Ich habe es schon angedeutet, ich habe immer noch meine Zweifel, ob unser Grüppchen hier in Orvieto etwas bewirken kann. Ein wichtiger Aspekt solcher Aktionen ist immer, dass wir auch etwas für uns machen. Mit 60 anderen einfach die Wahrnehmung der Situation zu teilen, die Hoffnungslosigkeit, den Zorn und die Trauer, ist auch psychologisch wichtig. Und wenn auch die Aktion in Orvieto alleine sicher nichts bewirkt, zusammen mit allen anderen erhöhen wir doch den Druck auf die Regierungen. Und da habe ich in den letzten Tagen durchaus das Gefühl, dass etwas erreicht wurde. Dass Wegschauen nicht mehr funktioniert, dass die Ausflüchte, das Geschehen lassen, die Symbolpolitik nicht mehr funktionieren. Es ist klar geworden, dass die internationale Zivilgesellschaft nicht mehr mit anschaut, dass Entscheidungen internationaler Gerichtshöfe nicht umgesetzt werden. Egal was mit der Flotilla passiert, es wird, so hoffe ich zumindest, kein Zurück mehr zum vorherigen Zustand geben. Und das wäre schon gar nicht so wenig. Und so gesehen, gibt es Mut, sich zu dieser internationalen Zivilgesellschaft zu zählen.

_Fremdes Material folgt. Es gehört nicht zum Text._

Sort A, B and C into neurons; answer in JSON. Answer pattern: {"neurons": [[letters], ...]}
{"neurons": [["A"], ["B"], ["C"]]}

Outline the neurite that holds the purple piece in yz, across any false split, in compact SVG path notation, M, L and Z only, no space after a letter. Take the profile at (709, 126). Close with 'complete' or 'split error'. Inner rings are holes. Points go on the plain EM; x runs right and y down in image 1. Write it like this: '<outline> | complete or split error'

*Korrektur am 2.10.:  Auch das spanische und türkische Begleitschiff haben an der imaginären Linie Halt gemacht, dazu ein Schiff mit juristischen Expert*innen, die rechtliche Unterstützung leisten.

Ein Gedanke zu “Die Flotilla bewegt Italien”
  1. Ich bin absolut begeistert von diesen Menschen, die da auf die Straße gehen und Haltung einfordern. Im Gegensatz zu diesem traurigen und entsetzlichen Diskurs, der in Österreich nicht nur von den Massenmedien, sondern auch von weiten Teilen der Linken und Grünen getragen wird. Ein breiter gesellschaftlicher Widerspruch gegen Krieg und Völkermord und ziviler Ungehorsam im Namen der Solidarität, der ganze Städte lahmlegt – davon kann man bei uns nur träumen.

    Hoch die internationale Solidarität! Nein zu allen Kriegstreibern! Nein zu allen Kriegen!